[Records contained in a dataset]
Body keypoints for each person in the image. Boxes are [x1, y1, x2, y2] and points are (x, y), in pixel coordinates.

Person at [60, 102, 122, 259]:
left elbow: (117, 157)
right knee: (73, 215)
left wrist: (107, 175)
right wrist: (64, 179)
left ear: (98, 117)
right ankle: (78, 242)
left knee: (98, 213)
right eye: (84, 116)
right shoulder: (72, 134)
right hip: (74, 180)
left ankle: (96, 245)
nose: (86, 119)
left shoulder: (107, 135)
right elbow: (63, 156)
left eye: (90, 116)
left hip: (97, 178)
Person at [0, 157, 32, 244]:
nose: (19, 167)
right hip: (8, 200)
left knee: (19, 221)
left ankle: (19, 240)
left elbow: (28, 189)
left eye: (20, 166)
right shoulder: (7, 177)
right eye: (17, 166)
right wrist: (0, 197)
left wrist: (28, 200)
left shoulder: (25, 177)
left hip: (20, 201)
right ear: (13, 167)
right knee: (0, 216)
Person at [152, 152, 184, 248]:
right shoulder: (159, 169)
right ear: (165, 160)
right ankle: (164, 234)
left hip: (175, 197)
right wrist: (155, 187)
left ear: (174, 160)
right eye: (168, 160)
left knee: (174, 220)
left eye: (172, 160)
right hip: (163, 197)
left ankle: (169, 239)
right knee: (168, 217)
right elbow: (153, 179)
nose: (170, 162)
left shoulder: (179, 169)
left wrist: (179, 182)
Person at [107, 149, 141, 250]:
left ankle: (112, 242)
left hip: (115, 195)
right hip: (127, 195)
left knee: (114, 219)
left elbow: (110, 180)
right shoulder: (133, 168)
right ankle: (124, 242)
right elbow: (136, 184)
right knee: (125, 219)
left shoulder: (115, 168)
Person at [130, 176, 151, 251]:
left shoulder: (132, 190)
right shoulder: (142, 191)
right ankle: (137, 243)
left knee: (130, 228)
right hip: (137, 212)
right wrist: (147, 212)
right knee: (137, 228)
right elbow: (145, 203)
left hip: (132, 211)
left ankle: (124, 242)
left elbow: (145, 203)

## Requirement
Output all of the records exactly, with nothing omitted.

## Answer space
Body keypoints for each person in the image. Boxes are [x1, y1, x2, y2] and points are (x, y), in pixel coordinates.

Person at [60, 102, 122, 259]:
left elbow: (117, 157)
right knee: (73, 215)
left wrist: (107, 175)
right wrist: (64, 179)
left ear: (98, 117)
right ankle: (78, 242)
left knee: (98, 213)
right eye: (84, 116)
right shoulder: (72, 134)
right hip: (74, 180)
left ankle: (96, 245)
nose: (86, 119)
left shoulder: (107, 135)
right elbow: (63, 156)
left eye: (90, 116)
left hip: (97, 178)
Person at [0, 157, 32, 244]:
nose: (19, 167)
right hip: (8, 200)
left knee: (19, 221)
left ankle: (19, 240)
left elbow: (28, 189)
left eye: (20, 166)
right shoulder: (7, 177)
right eye: (17, 166)
right wrist: (0, 197)
left wrist: (28, 200)
left shoulder: (25, 177)
left hip: (20, 201)
right ear: (13, 167)
right knee: (0, 216)
Person at [152, 152, 184, 248]:
right shoulder: (159, 169)
right ear: (165, 160)
right ankle: (164, 234)
left hip: (175, 197)
right wrist: (155, 187)
left ear: (174, 160)
right eye: (168, 160)
left knee: (174, 220)
left eye: (172, 160)
right hip: (163, 197)
left ankle: (169, 239)
right knee: (168, 217)
right elbow: (153, 179)
nose: (170, 162)
left shoulder: (179, 169)
left wrist: (179, 182)
Person at [107, 149, 141, 250]:
left ankle: (112, 242)
left hip: (115, 195)
right hip: (127, 195)
left knee: (114, 219)
left elbow: (110, 180)
right shoulder: (133, 168)
right ankle: (124, 242)
right elbow: (136, 184)
right knee: (125, 219)
left shoulder: (115, 168)
Person at [130, 176, 151, 251]:
left shoulder: (132, 190)
right shoulder: (142, 191)
right ankle: (137, 243)
left knee: (130, 228)
right hip: (137, 212)
right wrist: (147, 212)
right knee: (137, 228)
right elbow: (145, 203)
left hip: (132, 211)
left ankle: (124, 242)
left elbow: (145, 203)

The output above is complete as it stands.